My nephew asked his teacher why the sky is blue. She said, "That's not what we're covering today." He didn't ask another question for the rest of the week.

This is what school does. Not on purpose. But reliably. It takes a child who asks forty questions a day and turns them into an adult who asks almost none.

The design made sense two centuries ago. One teacher, thirty kids. You can't follow every thread every child pulls. So you standardize. You batch. You move at the speed of the median. The curious kid learns to wait. The confused kid learns to pretend.

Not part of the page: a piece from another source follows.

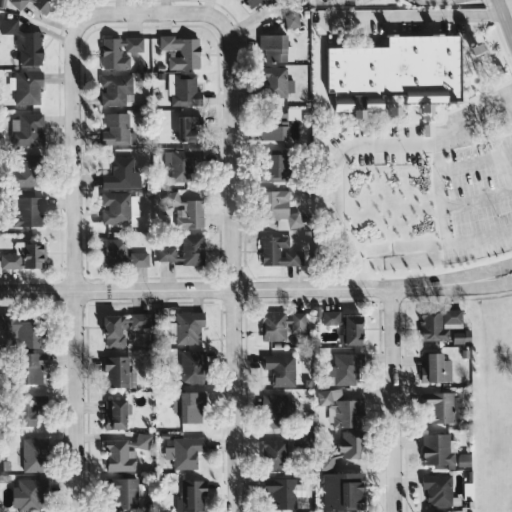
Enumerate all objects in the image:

Now consider what happens when a child talks to an AI tutor. It answers. Every time. Without impatience, without "we'll get to that later," without the social cost of being the kid who asks too many questions. If the child wants to spend forty minutes on why ships float, it stays for forty minutes. If the child jumps from buoyancy to whales to sonar, it follows.

This isn't new. Aristotle taught Alexander one-to-one. The village elder taught the apprentice. We only moved to classrooms because we couldn't scale the tutor. Now we can.

The uncomfortable part isn't the technology. It's what it asks of the adults.

Parents first. Most parents chose schools partly because schools took teaching off their plate. An AI tutor doesn't replace the parent. It demands more of them. More curation, more presence, more willingness to let the child wander instead of following a neat grade-by-grade track.

Schools next. The entire infrastructure, the bells, periods, age-grouped classrooms, standardized tests, assumes batch processing. A two lakh per year school that mostly does what a free AI does better has a hard pitch to make.

The children don't need convincing. They never stopped wanting to ask questions. They just stopped expecting answers.